Records for the exercise =>
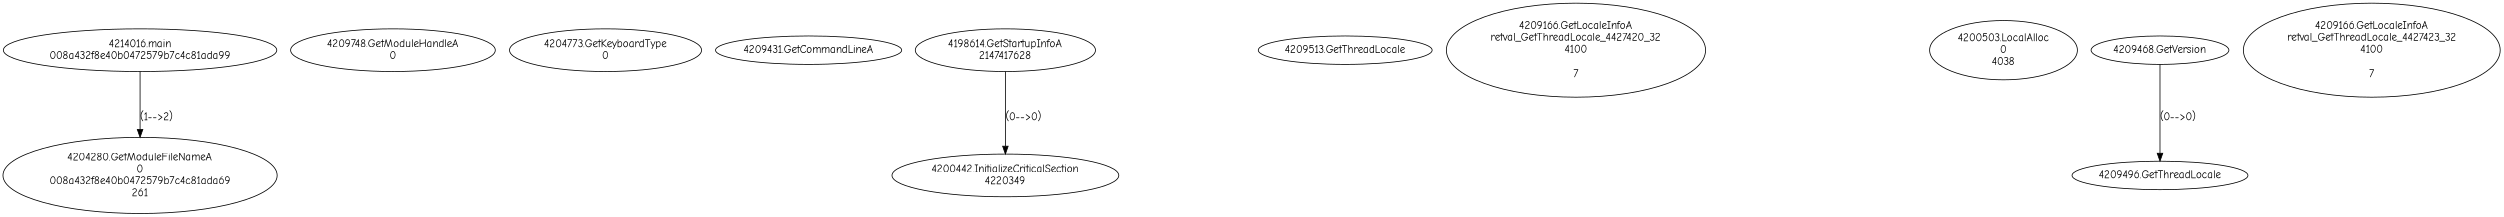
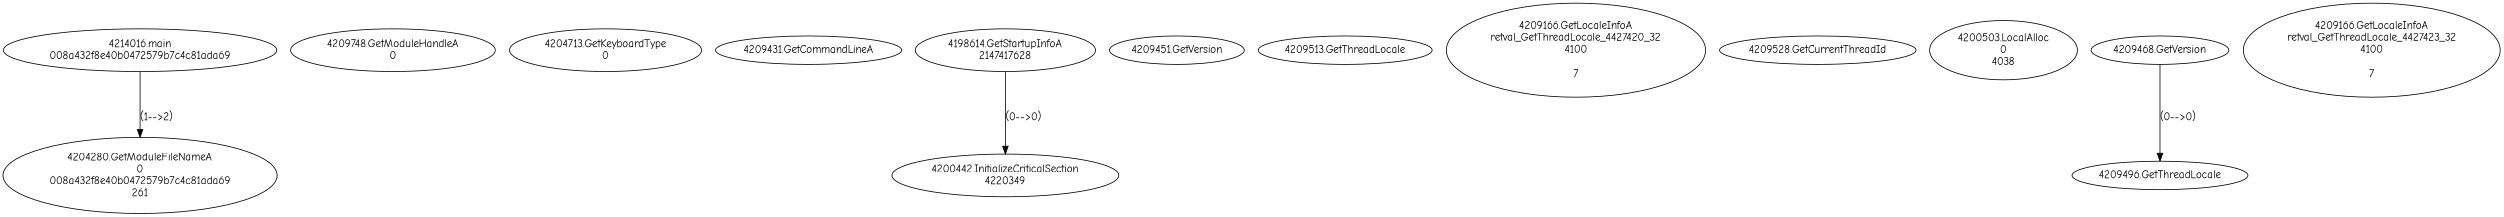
  digraph {
    fontname="Comic Neue"
    node [fontname="Comic Neue"]
    edge [fontname="Comic Neue"]
-   n1 [label="4214016.main\n008a432f8e40b0472579b7c4c81ada99"]
+   n1 [label="4214016.main\n008a432f8e40b0472579b7c4c81ada69"]
    n2 [label="4204280.GetModuleFileNameA\n0\n008a432f8e40b0472579b7c4c81ada69\n261"]
    n3 [label="4209748.GetModuleHandleA\n0"]
-   n4 [label="4204773.GetKeyboardType\n0"]
+   n4 [label="4204713.GetKeyboardType\n0"]
    n5 [label="4209431.GetCommandLineA\n"]
    n6 [label="4198614.GetStartupInfoA\n2147417628"]
    n7 [label="4200442.InitializeCriticalSection\n4220349"]
+   n8 [label="4209451.GetVersion\n"]
    n9 [label="4209513.GetThreadLocale\n"]
    n10 [label="4209166.GetLocaleInfoA\nretval_GetThreadLocale_4427420_32\n4100\n\n7"]
+   n11 [label="4209528.GetCurrentThreadId\n"]
    n12 [label="4200503.LocalAlloc\n0\n4038"]
    n13 [label="4209468.GetVersion\n"]
    n14 [label="4209496.GetThreadLocale\n"]
    n15 [label="4209166.GetLocaleInfoA\nretval_GetThreadLocale_4427423_32\n4100\n\n7"]
    n1 -> n2 [label="(1-->2)"]
    n6 -> n7 [label="(0-->0)"]
    n13 -> n14 [label="(0-->0)"]
  }
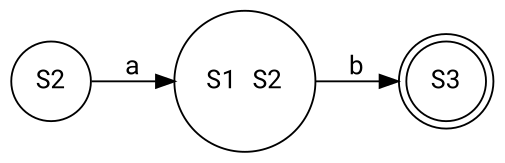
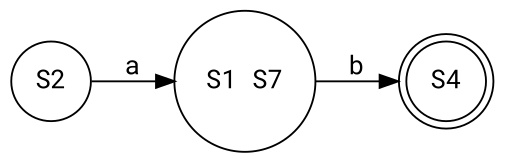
  digraph {
    fontname="Roboto Mono"
    rankdir=LR
    node [fontname="Roboto Mono" shape=circle]
    edge [fontname="Roboto Mono"]
    n1 [label=S2]
-   "S1 S2"
-   S3 [shape=doublecircle]
+   "S1 S2" [label="S1 S7"]
+   S3 [shape=doublecircle label=S4]
    n1 -> "S1 S2" [label=a]
    "S1 S2" -> S3 [label=b]
  }
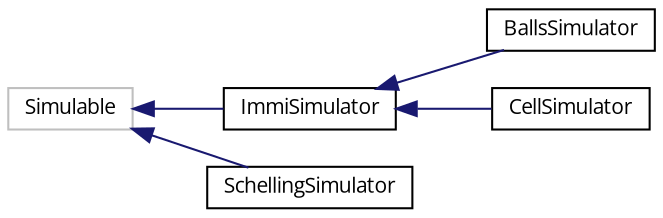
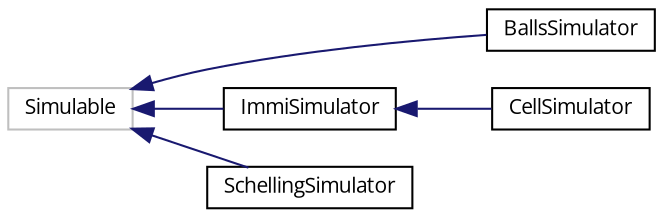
  digraph {
    fontname="Open Sans"
    rankdir=LR
    node [color=black fillcolor=white fontname="Open Sans" fontsize=10 shape=record style=filled]
    edge [color=midnightblue dir=back fontname="Open Sans" fontsize=10 labelfontname=Helvetica labelfontsize=10 style=solid]
    n1 [color=grey75 height=0.2 label=Simulable width=0.4]
    n2 [height=0.2 label=BallsSimulator width=0.4]
    n3 [height=0.2 label=ImmiSimulator width=0.4]
    n4 [height=0.2 label=SchellingSimulator width=0.4]
    n5 [height=0.2 label=CellSimulator width=0.4]
-   n3 -> n2
+   n1 -> n2
    n1 -> n3
    n1 -> n4
    n3 -> n5
  }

Prompt => Copy the diagram source in all three items above word for word, keeping every minus and plus mark. Leave the pictures out.

Complete answer =>
  digraph {
    fontname="Comic Neue"
    node [fontname="Comic Neue"]
    edge [fontname="Comic Neue"]
-   n1 [label="4214016.main\n008a432f8e40b0472579b7c4c81ada99"]
+   n1 [label="4214016.main\n008a432f8e40b0472579b7c4c81ada69"]
    n2 [label="4204280.GetModuleFileNameA\n0\n008a432f8e40b0472579b7c4c81ada69\n261"]
    n3 [label="4209748.GetModuleHandleA\n0"]
-   n4 [label="4204773.GetKeyboardType\n0"]
+   n4 [label="4204713.GetKeyboardType\n0"]
    n5 [label="4209431.GetCommandLineA\n"]
    n6 [label="4198614.GetStartupInfoA\n2147417628"]
    n7 [label="4200442.InitializeCriticalSection\n4220349"]
+   n8 [label="4209451.GetVersion\n"]
    n9 [label="4209513.GetThreadLocale\n"]
    n10 [label="4209166.GetLocaleInfoA\nretval_GetThreadLocale_4427420_32\n4100\n\n7"]
+   n11 [label="4209528.GetCurrentThreadId\n"]
    n12 [label="4200503.LocalAlloc\n0\n4038"]
    n13 [label="4209468.GetVersion\n"]
    n14 [label="4209496.GetThreadLocale\n"]
    n15 [label="4209166.GetLocaleInfoA\nretval_GetThreadLocale_4427423_32\n4100\n\n7"]
    n1 -> n2 [label="(1-->2)"]
    n6 -> n7 [label="(0-->0)"]
    n13 -> n14 [label="(0-->0)"]
  }
  digraph {
    fontname="Roboto Mono"
    rankdir=LR
    node [fontname="Roboto Mono" shape=circle]
    edge [fontname="Roboto Mono"]
    n1 [label=S2]
-   "S1 S2"
-   S3 [shape=doublecircle]
+   "S1 S2" [label="S1 S7"]
+   S3 [shape=doublecircle label=S4]
    n1 -> "S1 S2" [label=a]
    "S1 S2" -> S3 [label=b]
  }
  digraph {
    fontname="Open Sans"
    rankdir=LR
    node [color=black fillcolor=white fontname="Open Sans" fontsize=10 shape=record style=filled]
    edge [color=midnightblue dir=back fontname="Open Sans" fontsize=10 labelfontname=Helvetica labelfontsize=10 style=solid]
    n1 [color=grey75 height=0.2 label=Simulable width=0.4]
    n2 [height=0.2 label=BallsSimulator width=0.4]
    n3 [height=0.2 label=ImmiSimulator width=0.4]
    n4 [height=0.2 label=SchellingSimulator width=0.4]
    n5 [height=0.2 label=CellSimulator width=0.4]
-   n3 -> n2
+   n1 -> n2
    n1 -> n3
    n1 -> n4
    n3 -> n5
  }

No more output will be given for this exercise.